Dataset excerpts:
····················
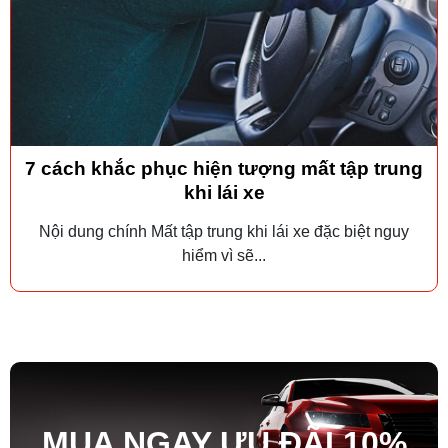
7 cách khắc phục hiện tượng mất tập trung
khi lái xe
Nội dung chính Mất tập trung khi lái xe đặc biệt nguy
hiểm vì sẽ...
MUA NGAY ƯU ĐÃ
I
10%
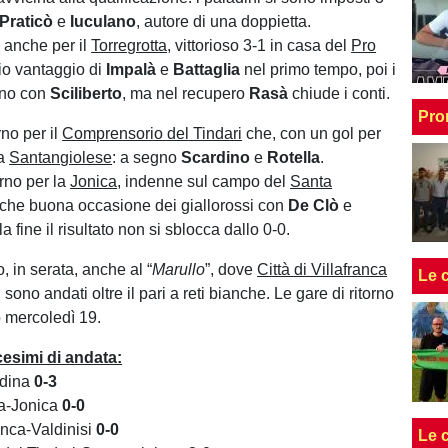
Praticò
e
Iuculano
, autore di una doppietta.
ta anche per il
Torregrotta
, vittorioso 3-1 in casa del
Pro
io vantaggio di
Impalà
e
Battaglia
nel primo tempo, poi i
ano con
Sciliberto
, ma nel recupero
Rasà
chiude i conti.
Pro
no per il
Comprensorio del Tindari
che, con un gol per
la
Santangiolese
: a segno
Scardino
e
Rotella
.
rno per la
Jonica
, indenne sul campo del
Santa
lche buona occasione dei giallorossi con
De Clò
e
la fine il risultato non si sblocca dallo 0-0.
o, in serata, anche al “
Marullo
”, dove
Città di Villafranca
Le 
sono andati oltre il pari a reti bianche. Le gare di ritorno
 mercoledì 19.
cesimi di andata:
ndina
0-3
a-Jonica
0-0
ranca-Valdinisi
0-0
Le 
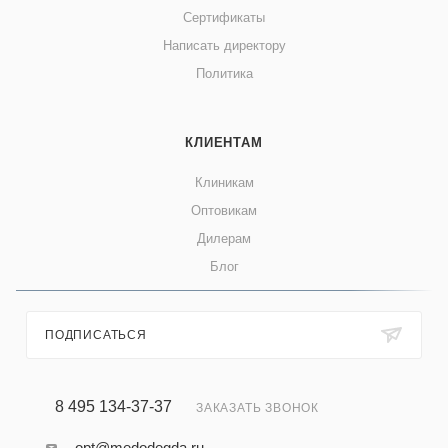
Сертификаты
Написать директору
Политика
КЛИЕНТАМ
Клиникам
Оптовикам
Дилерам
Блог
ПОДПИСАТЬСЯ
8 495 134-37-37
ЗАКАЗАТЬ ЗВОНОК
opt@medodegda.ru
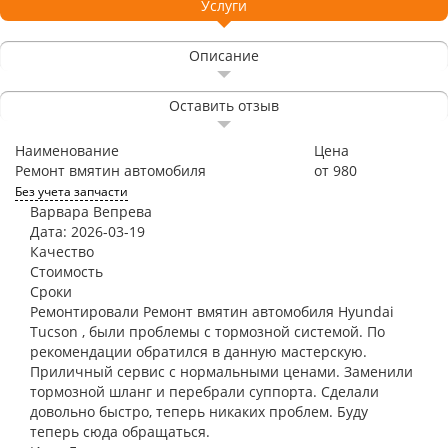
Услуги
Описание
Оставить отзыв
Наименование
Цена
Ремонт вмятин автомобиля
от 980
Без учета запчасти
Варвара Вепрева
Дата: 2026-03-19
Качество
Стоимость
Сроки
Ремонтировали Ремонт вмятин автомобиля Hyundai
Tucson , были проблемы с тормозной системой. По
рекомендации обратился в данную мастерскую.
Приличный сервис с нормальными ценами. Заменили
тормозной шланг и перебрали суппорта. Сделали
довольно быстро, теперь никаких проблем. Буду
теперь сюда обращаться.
····················
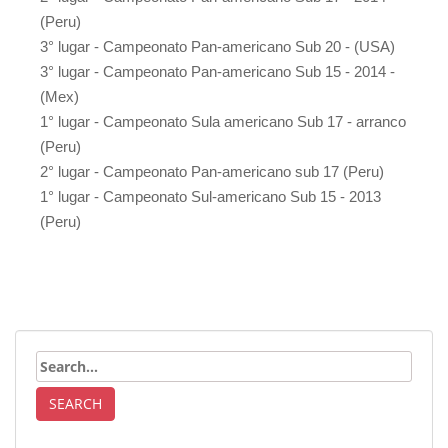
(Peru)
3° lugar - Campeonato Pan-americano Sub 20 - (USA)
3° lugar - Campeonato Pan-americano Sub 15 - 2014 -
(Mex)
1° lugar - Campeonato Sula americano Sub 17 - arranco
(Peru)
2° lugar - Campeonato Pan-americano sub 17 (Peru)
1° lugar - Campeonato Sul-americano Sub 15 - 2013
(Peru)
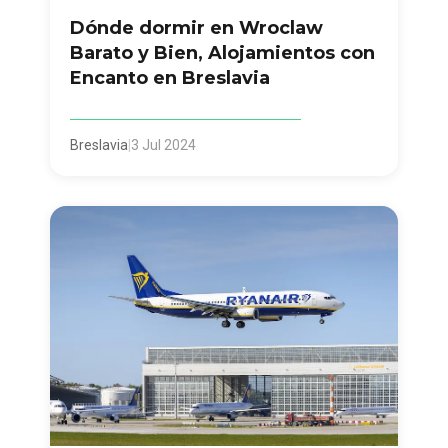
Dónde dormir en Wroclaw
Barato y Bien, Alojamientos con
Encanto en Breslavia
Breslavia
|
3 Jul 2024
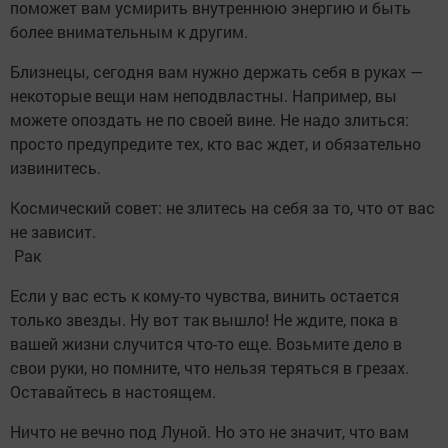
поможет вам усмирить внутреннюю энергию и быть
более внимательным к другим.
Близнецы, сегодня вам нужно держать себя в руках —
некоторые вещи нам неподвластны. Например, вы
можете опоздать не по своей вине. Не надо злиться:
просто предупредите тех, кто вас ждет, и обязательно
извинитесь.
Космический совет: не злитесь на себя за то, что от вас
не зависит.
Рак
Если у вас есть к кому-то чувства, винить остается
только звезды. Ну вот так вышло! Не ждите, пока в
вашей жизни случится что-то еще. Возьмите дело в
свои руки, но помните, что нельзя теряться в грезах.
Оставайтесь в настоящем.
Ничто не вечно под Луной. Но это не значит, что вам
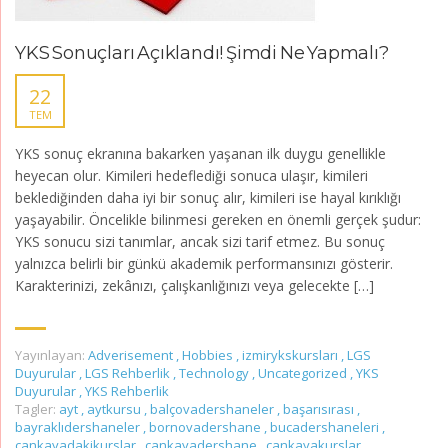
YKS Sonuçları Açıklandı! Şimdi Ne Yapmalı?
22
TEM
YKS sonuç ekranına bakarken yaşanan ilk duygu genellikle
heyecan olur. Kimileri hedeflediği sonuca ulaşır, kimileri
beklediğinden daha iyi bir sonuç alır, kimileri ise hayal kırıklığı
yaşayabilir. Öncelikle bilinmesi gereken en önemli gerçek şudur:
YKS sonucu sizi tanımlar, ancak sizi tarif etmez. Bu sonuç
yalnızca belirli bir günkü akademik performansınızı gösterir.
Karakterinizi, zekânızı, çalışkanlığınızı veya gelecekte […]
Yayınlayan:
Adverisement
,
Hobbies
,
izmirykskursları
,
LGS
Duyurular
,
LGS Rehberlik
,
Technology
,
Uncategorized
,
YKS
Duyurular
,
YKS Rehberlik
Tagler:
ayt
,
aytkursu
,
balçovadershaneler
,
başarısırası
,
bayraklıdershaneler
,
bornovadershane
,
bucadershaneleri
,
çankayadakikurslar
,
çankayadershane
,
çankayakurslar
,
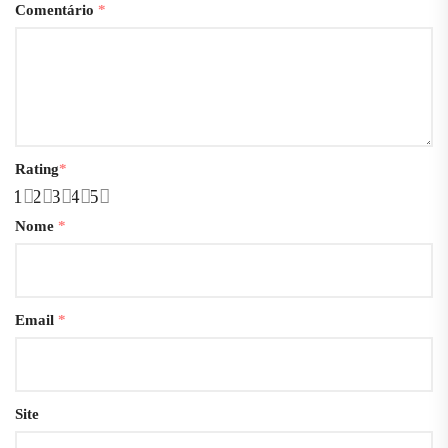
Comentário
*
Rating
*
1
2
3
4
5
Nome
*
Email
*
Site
····················
What to do: Print, word for word, the lines above that run from the line containing "7 cách khắc phục hiện tượng mất tập trung" to the line containing "теперь сюда обращаться.", both included. Keep the pictures out.

Solution to the problem:
7 cách khắc phục hiện tượng mất tập trung
khi lái xe
Nội dung chính Mất tập trung khi lái xe đặc biệt nguy
hiểm vì sẽ...
MUA NGAY ƯU ĐÃ
I
10%
Praticò
e
Iuculano
, autore di una doppietta.
ta anche per il
Torregrotta
, vittorioso 3-1 in casa del
Pro
io vantaggio di
Impalà
e
Battaglia
nel primo tempo, poi i
ano con
Sciliberto
, ma nel recupero
Rasà
chiude i conti.
Pro
no per il
Comprensorio del Tindari
che, con un gol per
la
Santangiolese
: a segno
Scardino
e
Rotella
.
rno per la
Jonica
, indenne sul campo del
Santa
lche buona occasione dei giallorossi con
De Clò
e
la fine il risultato non si sblocca dallo 0-0.
o, in serata, anche al “
Marullo
”, dove
Città di Villafranca
Le 
sono andati oltre il pari a reti bianche. Le gare di ritorno
 mercoledì 19.
cesimi di andata:
ndina
0-3
a-Jonica
0-0
ranca-Valdinisi
0-0
Le 
Сертификаты
Написать директору
Политика
КЛИЕНТАМ
Клиникам
Оптовикам
Дилерам
Блог
ПОДПИСАТЬСЯ
8 495 134-37-37
ЗАКАЗАТЬ ЗВОНОК
opt@medodegda.ru
Услуги
Описание
Оставить отзыв
Наименование
Цена
Ремонт вмятин автомобиля
от 980
Без учета запчасти
Варвара Вепрева
Дата: 2026-03-19
Качество
Стоимость
Сроки
Ремонтировали Ремонт вмятин автомобиля Hyundai
Tucson , были проблемы с тормозной системой. По
рекомендации обратился в данную мастерскую.
Приличный сервис с нормальными ценами. Заменили
тормозной шланг и перебрали суппорта. Сделали
довольно быстро, теперь никаких проблем. Буду
теперь сюда обращаться.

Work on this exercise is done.